■ Entries shown ■
-- Opening Marker --
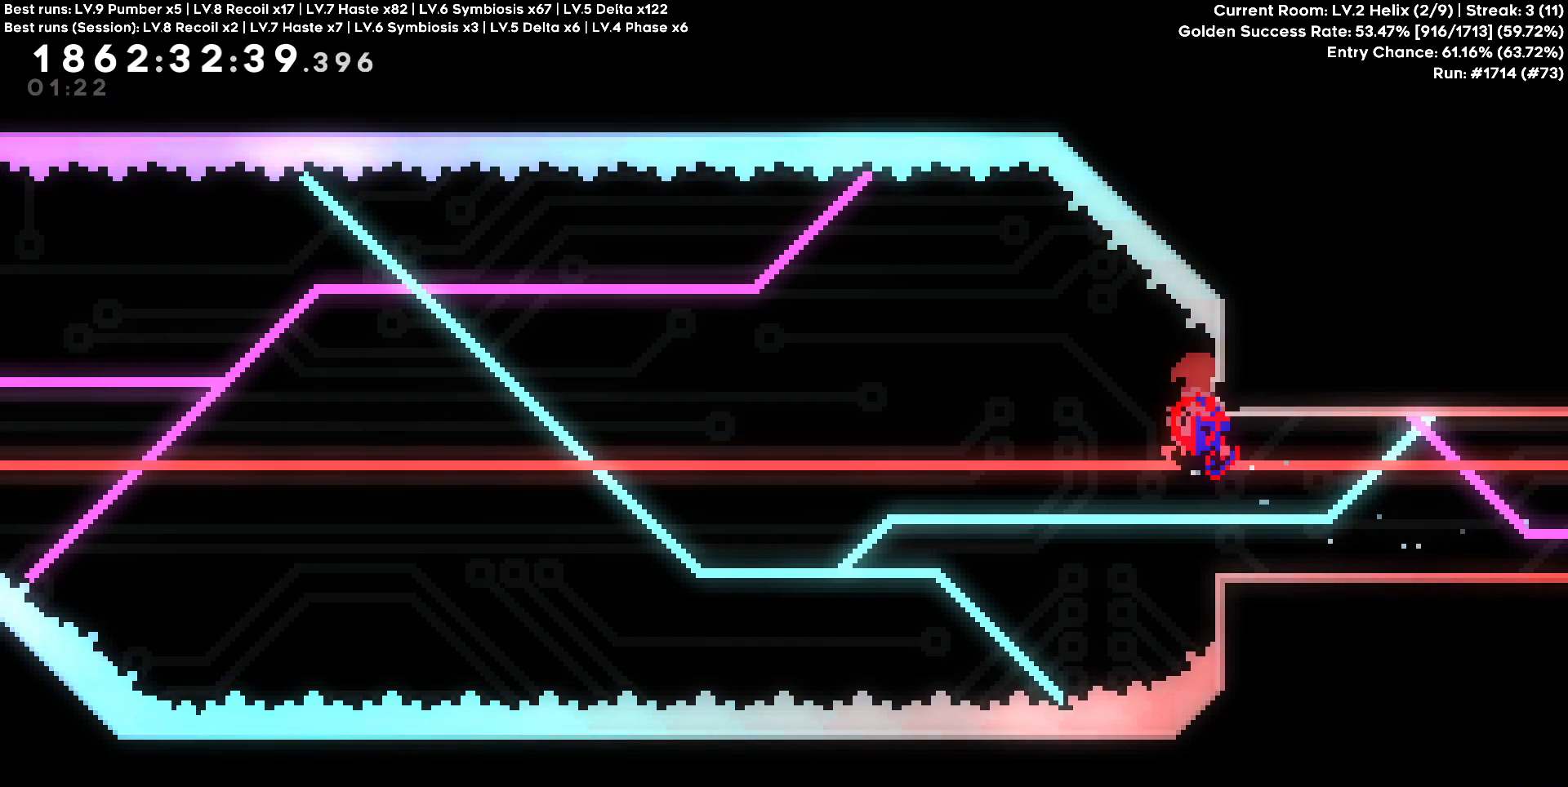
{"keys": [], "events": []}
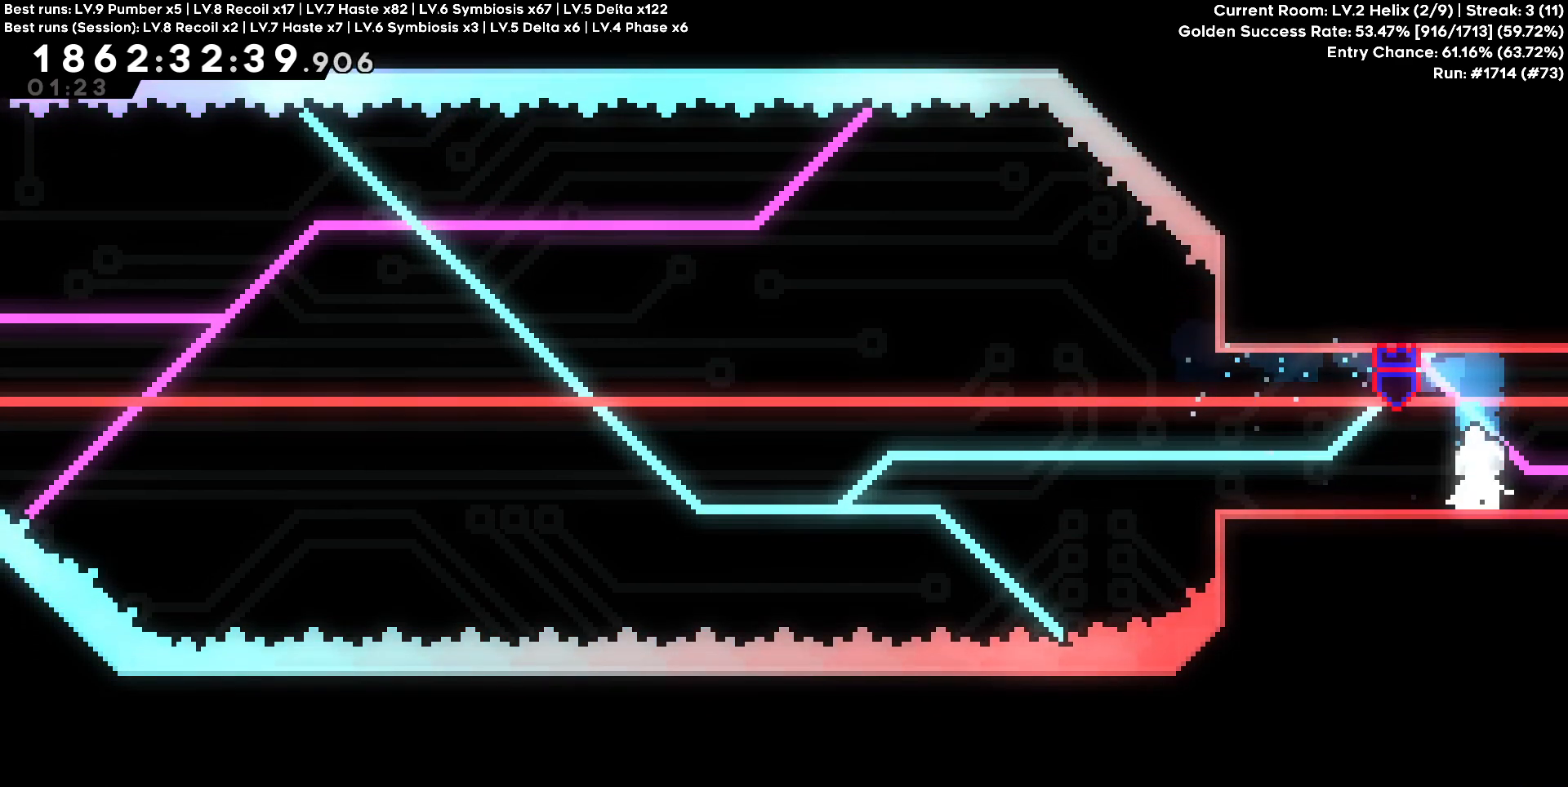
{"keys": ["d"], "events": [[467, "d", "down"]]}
-- Closing Marker --
-- Opening Marker --
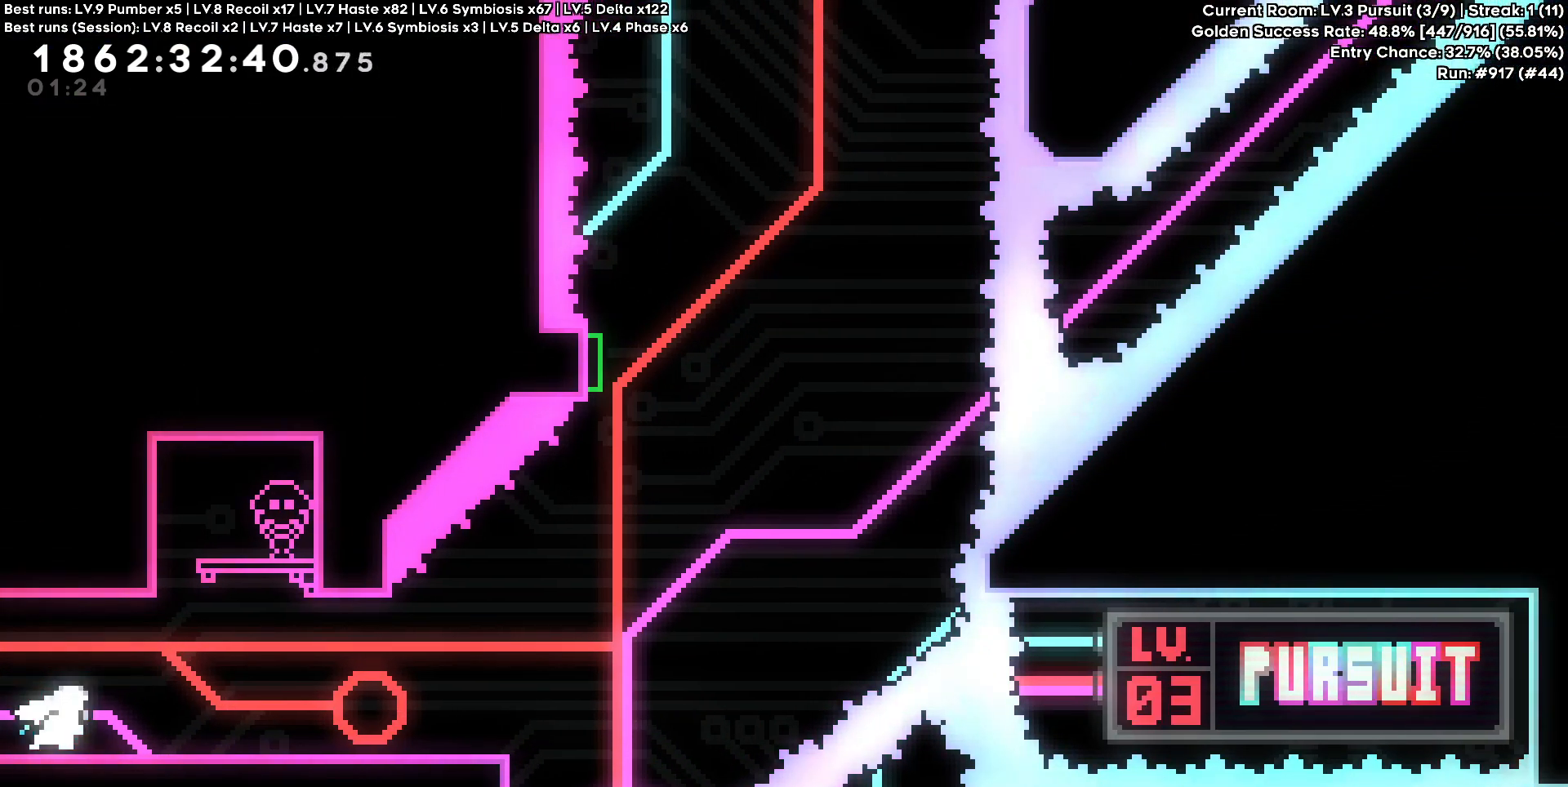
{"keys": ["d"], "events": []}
-- Closing Marker --
-- Opening Marker --
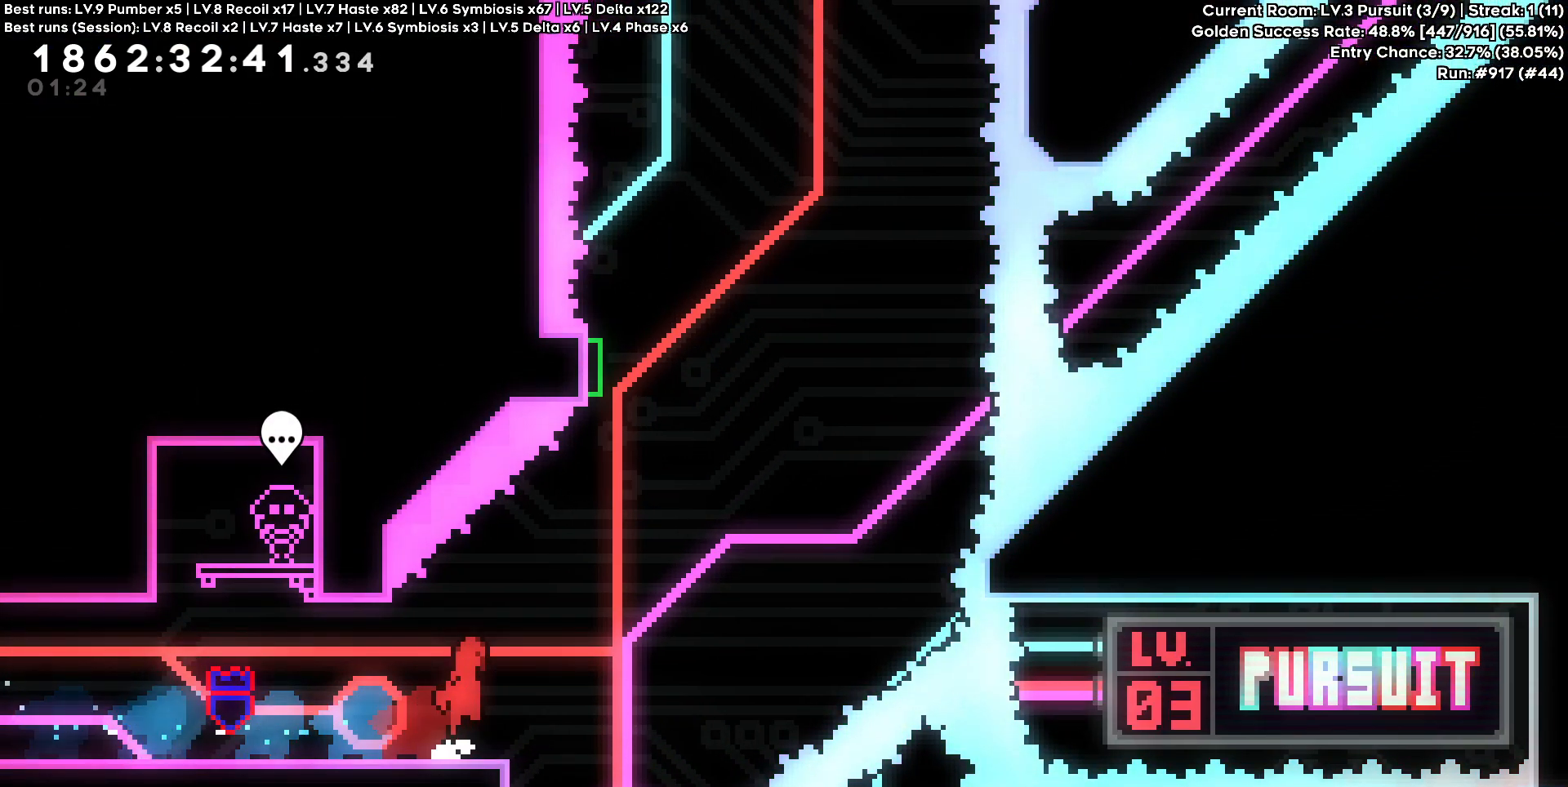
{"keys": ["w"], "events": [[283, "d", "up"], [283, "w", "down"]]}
-- Closing Marker --
Within the data above, find the lines that contain the word "down" and copy each of them.

■ Exercise result ■
{"keys": ["d"], "events": [[467, "d", "down"]]}
{"keys": ["w"], "events": [[283, "d", "up"], [283, "w", "down"]]}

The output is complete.